I had tried cold smoking in my offset smoker using one or two hot coal sitting on some wood. They never quite generated enough smoke. After reading about the A-MAZE-N smoker on SMF I decided to give it a shot. I received mine on January 3rd and finally had time to give it a shot. The MES is rather elusive around here for whatever reason so I chucked that idea. Rather than using either of the offset smokers I decided to go a cheap route via the cardboard box smoker 
	

	
	
		
		



		
			






. So far so good. Quite impressed with this smoker.







The cardboard box smoker. Made from two boxes. One of those was the shipping box from A-MAZE-N







 View inside the box. The rack is a stackable cookie cooling rack I picked up a Fred Meyers on sale.







 Smoking cheese sticks. Testing out how distance affects the smoke. The ones on top seem to be tolerating it better.







A shot of the A-MAZE-N 6x8 smoker burning away from one end. I had started burning both ends. It produced too much smoke so I killed one end. Even with just one end burning it produces enough smoke.


----------



## scarbelly (Jan 6, 2011)

Glad to see you are enjoying the AMNS. Todd and Squirrel did posts a while back using cardboard boxes with good success.
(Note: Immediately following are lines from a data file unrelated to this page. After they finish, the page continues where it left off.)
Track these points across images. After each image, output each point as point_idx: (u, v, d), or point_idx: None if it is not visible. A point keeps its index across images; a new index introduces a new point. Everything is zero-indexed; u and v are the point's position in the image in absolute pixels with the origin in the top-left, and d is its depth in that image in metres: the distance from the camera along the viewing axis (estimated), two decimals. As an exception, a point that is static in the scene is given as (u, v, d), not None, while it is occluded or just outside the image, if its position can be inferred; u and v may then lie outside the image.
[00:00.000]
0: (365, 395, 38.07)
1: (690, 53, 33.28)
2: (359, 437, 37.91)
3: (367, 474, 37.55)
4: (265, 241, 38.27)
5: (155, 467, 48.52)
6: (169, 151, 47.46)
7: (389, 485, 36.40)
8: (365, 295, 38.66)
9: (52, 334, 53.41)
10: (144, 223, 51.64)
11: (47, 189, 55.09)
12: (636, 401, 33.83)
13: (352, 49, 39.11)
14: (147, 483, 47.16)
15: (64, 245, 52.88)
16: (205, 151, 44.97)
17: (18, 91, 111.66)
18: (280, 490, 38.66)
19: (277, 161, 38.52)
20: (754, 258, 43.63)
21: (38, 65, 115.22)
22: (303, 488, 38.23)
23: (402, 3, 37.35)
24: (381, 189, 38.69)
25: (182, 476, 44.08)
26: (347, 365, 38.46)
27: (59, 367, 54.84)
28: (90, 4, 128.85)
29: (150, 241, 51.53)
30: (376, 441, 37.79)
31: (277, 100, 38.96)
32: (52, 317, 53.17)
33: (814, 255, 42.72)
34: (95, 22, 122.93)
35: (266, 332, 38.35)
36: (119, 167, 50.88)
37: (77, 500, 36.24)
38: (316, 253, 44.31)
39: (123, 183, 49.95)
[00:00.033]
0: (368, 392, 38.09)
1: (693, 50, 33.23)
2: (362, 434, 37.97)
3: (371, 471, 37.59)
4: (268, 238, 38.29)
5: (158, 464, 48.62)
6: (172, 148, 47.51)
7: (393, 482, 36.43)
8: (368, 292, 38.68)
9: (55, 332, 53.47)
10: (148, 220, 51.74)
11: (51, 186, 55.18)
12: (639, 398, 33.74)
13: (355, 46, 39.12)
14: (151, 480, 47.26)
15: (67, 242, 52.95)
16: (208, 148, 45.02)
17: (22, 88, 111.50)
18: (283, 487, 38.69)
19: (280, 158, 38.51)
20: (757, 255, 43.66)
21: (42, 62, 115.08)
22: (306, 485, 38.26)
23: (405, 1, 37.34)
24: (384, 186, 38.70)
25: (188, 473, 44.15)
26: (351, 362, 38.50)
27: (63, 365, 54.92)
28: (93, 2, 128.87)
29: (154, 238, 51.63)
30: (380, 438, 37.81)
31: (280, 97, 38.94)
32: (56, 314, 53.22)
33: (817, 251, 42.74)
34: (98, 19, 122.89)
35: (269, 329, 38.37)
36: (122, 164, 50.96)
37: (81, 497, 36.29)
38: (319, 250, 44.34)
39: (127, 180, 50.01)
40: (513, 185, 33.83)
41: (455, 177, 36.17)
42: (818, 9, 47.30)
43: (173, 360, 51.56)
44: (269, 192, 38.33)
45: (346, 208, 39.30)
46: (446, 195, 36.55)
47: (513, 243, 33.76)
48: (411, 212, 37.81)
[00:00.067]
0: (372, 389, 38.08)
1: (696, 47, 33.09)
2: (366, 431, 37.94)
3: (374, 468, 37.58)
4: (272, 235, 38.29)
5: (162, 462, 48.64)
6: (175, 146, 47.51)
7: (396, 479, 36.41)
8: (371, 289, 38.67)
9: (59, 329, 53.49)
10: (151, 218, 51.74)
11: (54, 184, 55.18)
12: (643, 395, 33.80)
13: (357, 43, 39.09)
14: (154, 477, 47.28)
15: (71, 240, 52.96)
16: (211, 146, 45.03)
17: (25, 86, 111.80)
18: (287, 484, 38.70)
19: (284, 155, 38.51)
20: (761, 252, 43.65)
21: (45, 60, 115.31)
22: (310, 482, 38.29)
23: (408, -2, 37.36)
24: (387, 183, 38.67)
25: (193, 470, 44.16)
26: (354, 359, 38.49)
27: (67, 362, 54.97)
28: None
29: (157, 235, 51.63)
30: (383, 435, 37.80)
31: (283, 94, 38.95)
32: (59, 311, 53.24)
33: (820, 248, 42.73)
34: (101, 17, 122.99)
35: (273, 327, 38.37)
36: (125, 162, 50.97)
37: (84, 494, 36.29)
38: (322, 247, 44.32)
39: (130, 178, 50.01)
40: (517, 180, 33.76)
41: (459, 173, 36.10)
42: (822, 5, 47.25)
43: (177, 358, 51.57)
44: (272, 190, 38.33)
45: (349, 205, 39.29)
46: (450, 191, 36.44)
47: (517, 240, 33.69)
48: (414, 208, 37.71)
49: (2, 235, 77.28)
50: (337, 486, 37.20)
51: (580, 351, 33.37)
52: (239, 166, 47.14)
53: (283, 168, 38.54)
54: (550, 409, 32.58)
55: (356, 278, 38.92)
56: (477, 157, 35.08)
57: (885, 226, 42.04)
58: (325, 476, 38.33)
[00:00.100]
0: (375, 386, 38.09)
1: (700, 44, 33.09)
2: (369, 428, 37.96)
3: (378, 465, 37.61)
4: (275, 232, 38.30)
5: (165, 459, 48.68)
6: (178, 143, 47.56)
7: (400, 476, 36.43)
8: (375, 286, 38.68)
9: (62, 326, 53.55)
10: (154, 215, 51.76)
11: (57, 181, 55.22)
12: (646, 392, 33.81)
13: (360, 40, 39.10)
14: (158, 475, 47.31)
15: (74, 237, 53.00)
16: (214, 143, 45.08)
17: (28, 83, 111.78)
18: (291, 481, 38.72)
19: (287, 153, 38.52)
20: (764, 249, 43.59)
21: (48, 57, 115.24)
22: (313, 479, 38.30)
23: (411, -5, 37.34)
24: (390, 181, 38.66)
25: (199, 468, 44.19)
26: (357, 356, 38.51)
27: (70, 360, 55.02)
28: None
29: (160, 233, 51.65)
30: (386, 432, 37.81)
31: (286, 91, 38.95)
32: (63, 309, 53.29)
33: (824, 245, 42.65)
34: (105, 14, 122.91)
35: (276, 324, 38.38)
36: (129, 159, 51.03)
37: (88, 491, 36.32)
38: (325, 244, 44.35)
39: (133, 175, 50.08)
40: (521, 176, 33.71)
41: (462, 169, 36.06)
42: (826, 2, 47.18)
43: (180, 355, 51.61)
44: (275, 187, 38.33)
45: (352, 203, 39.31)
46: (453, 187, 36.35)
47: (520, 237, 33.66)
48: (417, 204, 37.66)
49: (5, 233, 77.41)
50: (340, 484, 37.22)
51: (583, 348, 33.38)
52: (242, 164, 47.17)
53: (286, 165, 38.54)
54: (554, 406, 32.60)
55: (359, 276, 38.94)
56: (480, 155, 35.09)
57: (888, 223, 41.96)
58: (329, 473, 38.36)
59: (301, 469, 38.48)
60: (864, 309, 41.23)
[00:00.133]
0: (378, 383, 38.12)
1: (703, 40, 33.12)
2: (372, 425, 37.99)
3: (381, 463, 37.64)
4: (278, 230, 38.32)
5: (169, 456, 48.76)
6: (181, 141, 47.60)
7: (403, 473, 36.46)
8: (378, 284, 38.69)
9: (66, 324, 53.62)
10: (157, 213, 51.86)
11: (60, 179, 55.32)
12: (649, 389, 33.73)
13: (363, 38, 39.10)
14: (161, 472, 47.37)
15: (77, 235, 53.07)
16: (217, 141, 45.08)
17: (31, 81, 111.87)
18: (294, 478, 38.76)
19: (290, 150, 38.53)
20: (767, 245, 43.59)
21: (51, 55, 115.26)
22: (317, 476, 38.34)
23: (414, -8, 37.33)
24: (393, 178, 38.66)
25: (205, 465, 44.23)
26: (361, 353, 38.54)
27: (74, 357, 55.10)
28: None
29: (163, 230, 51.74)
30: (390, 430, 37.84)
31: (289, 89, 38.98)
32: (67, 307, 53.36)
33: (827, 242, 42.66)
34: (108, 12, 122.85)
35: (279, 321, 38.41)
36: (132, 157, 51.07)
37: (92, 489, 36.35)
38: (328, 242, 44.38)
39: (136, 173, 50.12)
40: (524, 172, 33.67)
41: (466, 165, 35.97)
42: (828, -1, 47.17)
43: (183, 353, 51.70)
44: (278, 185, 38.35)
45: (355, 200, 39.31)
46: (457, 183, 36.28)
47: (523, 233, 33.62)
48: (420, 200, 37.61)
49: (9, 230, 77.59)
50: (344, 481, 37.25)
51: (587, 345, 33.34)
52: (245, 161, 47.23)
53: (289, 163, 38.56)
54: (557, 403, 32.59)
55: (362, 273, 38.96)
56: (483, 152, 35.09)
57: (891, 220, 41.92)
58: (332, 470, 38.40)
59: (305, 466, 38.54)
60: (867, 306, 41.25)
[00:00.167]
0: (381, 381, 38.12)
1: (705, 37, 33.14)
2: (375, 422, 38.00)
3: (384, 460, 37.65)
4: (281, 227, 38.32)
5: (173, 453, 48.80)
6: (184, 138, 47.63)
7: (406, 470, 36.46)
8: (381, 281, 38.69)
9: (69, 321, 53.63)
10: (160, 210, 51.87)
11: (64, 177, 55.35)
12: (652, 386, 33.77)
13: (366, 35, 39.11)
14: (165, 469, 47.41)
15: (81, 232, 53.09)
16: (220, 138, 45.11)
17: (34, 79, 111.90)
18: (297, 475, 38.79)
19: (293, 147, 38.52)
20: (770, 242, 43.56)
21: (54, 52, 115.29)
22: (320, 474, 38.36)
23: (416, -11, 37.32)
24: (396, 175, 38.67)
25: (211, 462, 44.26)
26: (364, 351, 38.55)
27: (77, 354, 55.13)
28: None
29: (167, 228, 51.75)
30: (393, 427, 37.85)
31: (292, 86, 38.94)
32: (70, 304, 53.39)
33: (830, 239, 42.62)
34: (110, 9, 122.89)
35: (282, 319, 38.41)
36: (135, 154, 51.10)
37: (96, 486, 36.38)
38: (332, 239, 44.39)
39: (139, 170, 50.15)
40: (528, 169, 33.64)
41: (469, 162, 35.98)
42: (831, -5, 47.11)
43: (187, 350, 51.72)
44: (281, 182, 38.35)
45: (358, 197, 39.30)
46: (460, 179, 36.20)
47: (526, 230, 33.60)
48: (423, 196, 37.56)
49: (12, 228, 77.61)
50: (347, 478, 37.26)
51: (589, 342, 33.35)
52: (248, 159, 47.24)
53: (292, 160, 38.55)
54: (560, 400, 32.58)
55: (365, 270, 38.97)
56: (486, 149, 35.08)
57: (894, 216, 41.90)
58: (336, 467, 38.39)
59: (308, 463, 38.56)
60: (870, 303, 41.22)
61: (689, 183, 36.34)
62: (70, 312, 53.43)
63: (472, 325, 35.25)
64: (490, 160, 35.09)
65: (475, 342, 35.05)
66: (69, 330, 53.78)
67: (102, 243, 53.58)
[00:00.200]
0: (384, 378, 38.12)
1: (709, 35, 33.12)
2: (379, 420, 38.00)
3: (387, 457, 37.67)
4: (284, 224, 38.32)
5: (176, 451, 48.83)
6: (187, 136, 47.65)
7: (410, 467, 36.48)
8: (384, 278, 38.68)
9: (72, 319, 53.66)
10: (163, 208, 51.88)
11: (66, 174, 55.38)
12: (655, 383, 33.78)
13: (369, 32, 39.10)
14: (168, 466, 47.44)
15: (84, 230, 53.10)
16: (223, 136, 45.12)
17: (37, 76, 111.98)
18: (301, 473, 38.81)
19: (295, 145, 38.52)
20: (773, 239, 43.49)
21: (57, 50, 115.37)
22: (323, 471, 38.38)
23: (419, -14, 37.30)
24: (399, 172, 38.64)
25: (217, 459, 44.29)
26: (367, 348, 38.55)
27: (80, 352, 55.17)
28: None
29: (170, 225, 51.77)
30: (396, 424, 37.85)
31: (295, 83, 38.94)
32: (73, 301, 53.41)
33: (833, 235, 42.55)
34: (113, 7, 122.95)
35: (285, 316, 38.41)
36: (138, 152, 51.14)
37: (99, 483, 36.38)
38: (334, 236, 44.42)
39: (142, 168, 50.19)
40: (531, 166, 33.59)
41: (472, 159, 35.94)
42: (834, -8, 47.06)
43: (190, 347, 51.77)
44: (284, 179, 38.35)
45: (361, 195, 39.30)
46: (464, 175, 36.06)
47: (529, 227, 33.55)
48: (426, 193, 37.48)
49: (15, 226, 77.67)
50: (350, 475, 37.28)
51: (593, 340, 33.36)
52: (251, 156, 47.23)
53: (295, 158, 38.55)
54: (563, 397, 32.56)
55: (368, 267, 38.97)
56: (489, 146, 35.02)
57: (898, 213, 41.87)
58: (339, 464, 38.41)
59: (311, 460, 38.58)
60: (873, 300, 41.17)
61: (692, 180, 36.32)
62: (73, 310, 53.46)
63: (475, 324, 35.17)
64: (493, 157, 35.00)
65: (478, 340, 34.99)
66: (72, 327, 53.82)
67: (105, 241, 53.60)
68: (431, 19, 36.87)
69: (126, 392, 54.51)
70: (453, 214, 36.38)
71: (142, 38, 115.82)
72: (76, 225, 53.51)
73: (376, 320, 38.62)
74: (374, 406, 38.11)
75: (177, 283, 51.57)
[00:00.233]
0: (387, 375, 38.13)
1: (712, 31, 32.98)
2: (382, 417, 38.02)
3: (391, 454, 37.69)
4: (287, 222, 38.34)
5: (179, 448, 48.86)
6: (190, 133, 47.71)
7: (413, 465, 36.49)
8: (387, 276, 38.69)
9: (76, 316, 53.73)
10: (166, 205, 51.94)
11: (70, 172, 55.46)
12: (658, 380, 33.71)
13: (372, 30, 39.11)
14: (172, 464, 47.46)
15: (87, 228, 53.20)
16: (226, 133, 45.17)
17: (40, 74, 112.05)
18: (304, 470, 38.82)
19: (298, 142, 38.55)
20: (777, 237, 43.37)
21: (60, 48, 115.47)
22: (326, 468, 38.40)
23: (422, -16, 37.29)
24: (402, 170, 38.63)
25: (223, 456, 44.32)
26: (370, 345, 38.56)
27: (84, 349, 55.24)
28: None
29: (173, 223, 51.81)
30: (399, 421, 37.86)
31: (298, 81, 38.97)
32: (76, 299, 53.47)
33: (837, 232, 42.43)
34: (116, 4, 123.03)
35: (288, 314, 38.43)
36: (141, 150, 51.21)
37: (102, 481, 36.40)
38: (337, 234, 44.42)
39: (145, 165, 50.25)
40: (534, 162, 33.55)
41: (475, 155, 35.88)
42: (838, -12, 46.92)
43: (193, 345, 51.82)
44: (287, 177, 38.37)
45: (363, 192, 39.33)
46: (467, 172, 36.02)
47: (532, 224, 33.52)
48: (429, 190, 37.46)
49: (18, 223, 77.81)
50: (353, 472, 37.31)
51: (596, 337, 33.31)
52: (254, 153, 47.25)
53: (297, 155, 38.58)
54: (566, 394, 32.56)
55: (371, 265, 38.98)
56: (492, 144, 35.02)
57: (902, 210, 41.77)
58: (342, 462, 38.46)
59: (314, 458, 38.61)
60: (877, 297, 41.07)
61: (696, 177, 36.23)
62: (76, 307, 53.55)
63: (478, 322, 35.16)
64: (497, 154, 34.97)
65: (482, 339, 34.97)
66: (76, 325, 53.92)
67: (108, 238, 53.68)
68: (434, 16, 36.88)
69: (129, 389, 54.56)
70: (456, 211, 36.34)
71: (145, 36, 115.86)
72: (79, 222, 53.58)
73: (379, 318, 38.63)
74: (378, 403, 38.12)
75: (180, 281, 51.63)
Congrats on the new smoker


----------



## richoso1 (Jan 6, 2011)

Glad to know you're using that AMNS in a creative way. Based on the size of the box you use, you might be able to use less sawdust, this will depend on how much of a smoke taste you prefer. It's all good my friend.


----------



## mballi3011 (Jan 6, 2011)

I have seen this cardboard box smoke before I think it was on that show with Alton Brown "Good Eats" I'm really glad it worked out for you too.


----------



## iso (Jan 6, 2011)

Yes, it is possible to oversmoke cheese. These cheese sticks formed a tough skin on the exterior. I used cheese sticks because they are cheap. The sticks on top did come out less smoky. I have 3 sticks wrapped up to sit for awhile. Scarbelly is right. Two rows of dust would have been better.
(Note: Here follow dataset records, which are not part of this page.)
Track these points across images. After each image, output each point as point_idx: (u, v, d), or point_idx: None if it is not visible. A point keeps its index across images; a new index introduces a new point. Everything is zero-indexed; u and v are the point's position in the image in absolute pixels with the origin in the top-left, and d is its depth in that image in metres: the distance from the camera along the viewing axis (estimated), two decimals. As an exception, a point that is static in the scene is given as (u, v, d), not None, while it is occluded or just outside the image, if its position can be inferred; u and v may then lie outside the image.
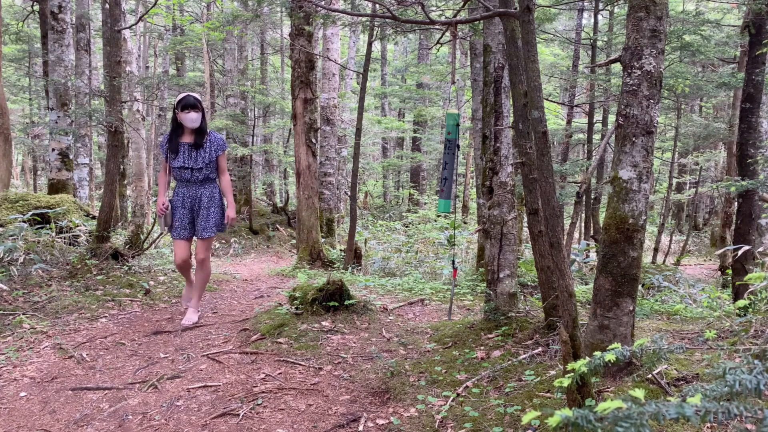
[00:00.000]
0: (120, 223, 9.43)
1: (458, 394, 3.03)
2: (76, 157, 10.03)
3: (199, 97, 4.37)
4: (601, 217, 8.48)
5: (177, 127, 4.34)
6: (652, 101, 2.71)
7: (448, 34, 4.44)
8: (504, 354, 3.52)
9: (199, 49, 17.90)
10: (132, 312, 4.94)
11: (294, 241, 11.00)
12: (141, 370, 3.57)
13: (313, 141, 8.24)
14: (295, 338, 4.09)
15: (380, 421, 2.83)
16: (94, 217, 7.39)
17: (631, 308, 2.81)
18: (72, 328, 4.39)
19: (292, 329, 4.24)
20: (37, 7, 10.29)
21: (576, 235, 11.06)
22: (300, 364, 3.63)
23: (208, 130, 4.42)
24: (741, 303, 3.71)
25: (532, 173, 3.28)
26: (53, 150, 8.65)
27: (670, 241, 14.67)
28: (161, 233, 6.94)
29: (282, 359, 3.73)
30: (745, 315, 3.64)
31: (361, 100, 8.37)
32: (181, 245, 4.43)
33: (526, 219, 3.71)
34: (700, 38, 8.67)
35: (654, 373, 2.68)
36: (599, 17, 11.35)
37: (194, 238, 4.54)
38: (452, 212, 4.57)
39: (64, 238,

I am wondering if I can cold smoke salmon or steelhead and keep the meat temps below 40F. This smoker is a fantastic asset to my toolbox. Expanding into the cold smoke skills broadens the realm of possibilities. I have 13 pounds of dust left to figure out what I can do with it.

My lovely bride did not appreciate the fragrant aroma wafting throughout the house for most of the night. Going to need to find someplace outside the garage for future smokes.


----------



## mr t 59874 (Oct 8, 2013)

Iso said:


> Yes, it is possible to oversmoke cheese. These cheese sticks formed a tough skin on the exterior. I used cheese sticks because they are cheap. The sticks on top did come out less smoky. I have 3 sticks wrapped up to sit for awhile. Scarbelly is right. Two rows of dust would have been better.
> 
> I am wondering if I can cold smoke salmon or steelhead and keep the meat temps below 40F. This smoker is a fantastic asset to my toolbox. Expanding into the cold smoke skills broadens the realm of possibilities. I have 13 pounds of dust left to figure out what I can do with it.
> 
> My lovely bride did not appreciate the fragrant aroma wafting throughout the house for most of the night. Going to need to find someplace outside the garage for future smokes.
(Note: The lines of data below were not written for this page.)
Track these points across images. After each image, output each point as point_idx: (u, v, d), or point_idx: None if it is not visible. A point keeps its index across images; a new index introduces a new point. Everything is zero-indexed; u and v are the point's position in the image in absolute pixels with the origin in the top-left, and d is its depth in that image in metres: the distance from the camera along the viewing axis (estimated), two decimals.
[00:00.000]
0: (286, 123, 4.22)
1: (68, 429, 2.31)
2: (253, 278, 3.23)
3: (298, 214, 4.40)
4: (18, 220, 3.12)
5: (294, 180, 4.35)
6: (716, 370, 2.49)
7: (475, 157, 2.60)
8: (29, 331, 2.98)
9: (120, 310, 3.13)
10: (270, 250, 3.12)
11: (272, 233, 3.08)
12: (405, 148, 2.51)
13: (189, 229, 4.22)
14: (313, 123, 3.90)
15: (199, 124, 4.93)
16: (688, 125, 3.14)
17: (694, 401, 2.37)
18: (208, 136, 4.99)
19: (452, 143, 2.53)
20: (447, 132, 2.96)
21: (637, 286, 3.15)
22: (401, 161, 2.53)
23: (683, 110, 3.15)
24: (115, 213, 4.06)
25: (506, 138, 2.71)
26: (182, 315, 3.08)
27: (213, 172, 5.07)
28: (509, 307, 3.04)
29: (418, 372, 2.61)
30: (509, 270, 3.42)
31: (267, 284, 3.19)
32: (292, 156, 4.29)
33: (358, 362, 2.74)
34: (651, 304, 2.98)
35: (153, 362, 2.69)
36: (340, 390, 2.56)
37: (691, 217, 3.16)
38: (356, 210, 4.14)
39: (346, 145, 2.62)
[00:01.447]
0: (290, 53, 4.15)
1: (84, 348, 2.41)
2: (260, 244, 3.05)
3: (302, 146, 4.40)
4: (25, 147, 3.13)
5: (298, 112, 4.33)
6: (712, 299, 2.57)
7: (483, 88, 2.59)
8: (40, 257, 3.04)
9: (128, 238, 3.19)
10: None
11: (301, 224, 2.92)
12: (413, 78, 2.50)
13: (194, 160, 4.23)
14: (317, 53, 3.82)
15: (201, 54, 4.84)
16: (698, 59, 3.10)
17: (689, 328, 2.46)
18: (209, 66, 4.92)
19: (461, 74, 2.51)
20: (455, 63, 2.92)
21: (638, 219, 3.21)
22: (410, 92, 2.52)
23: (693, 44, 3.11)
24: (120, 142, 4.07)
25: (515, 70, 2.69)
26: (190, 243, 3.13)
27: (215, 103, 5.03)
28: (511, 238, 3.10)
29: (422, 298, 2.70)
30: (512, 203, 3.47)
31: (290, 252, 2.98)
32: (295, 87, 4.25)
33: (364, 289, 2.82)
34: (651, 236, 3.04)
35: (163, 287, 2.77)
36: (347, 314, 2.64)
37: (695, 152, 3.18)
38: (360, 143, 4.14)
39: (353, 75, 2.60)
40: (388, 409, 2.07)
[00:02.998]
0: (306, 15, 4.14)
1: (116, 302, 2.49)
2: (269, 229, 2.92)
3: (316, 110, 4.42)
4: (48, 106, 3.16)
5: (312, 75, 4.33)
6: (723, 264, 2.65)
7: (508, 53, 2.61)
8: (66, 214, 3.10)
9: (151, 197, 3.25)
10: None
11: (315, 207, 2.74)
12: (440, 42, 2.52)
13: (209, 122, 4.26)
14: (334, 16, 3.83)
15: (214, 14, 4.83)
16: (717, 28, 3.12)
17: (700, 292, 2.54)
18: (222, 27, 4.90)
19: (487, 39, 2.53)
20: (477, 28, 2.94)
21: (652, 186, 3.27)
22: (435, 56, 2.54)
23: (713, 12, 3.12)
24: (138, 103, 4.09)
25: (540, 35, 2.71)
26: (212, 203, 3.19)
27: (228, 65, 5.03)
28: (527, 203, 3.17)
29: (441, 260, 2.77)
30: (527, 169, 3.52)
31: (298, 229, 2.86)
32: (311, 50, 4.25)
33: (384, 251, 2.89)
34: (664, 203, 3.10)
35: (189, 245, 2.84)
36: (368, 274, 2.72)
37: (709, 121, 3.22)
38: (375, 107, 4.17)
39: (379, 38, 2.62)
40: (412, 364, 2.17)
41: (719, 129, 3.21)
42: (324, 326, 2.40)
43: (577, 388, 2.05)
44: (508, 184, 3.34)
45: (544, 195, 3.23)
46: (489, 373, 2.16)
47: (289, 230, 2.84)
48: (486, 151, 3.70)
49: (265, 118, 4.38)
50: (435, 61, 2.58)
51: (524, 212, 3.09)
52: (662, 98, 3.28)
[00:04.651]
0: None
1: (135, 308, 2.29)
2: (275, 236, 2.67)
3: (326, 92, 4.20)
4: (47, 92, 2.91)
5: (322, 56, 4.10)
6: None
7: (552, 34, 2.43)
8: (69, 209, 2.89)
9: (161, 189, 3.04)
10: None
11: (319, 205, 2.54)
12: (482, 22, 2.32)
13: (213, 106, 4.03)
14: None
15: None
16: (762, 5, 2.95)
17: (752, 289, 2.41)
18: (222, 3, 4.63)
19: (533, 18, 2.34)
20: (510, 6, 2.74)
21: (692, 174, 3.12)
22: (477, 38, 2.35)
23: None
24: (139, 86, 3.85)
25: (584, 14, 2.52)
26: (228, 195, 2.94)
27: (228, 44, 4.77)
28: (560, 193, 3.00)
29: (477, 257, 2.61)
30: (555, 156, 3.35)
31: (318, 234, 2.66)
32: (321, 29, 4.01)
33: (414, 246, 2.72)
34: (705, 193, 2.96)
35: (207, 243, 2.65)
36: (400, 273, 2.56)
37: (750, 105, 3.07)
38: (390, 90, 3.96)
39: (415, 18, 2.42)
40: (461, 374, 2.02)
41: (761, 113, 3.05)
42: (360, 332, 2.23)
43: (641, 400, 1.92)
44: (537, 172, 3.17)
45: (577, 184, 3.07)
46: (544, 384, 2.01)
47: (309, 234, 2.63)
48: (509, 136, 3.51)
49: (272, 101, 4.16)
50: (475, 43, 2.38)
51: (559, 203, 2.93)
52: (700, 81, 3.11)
I cant seem to download your pics, but using cardboard boxes has always been a good way to cold smoke.  Cold smoking can be done very inexpensively with good results.

If you are getting tough skin on your cheese, you may be smoking too long or with to much heat.  I don't have a tube smoker, but my AMNPS will raise my cold smokers internal temp 25° - 30° above ambient with just one end lit.  Might try something like a mail box mod to your box and then apply more smoke for a shorter amount of time.

If you are brining your salmon safely, your salmon will be cured.  No need to worry about keeping it below 40° during the smoking process.  Cold smoking salmon is normally done ahead of canning or when making lox.  The following is a simple process that will produce a safe snack style salmon.  Mr T's "Smoked Salmon From Go to Show" w/Q-View

You are correct that the realm of smoking will greatly increase by learning to cold smoke.  The following might help you loose sleep.

My Cold Smoking Options w/Q - View

Have fun and enjoy.

Tom


----------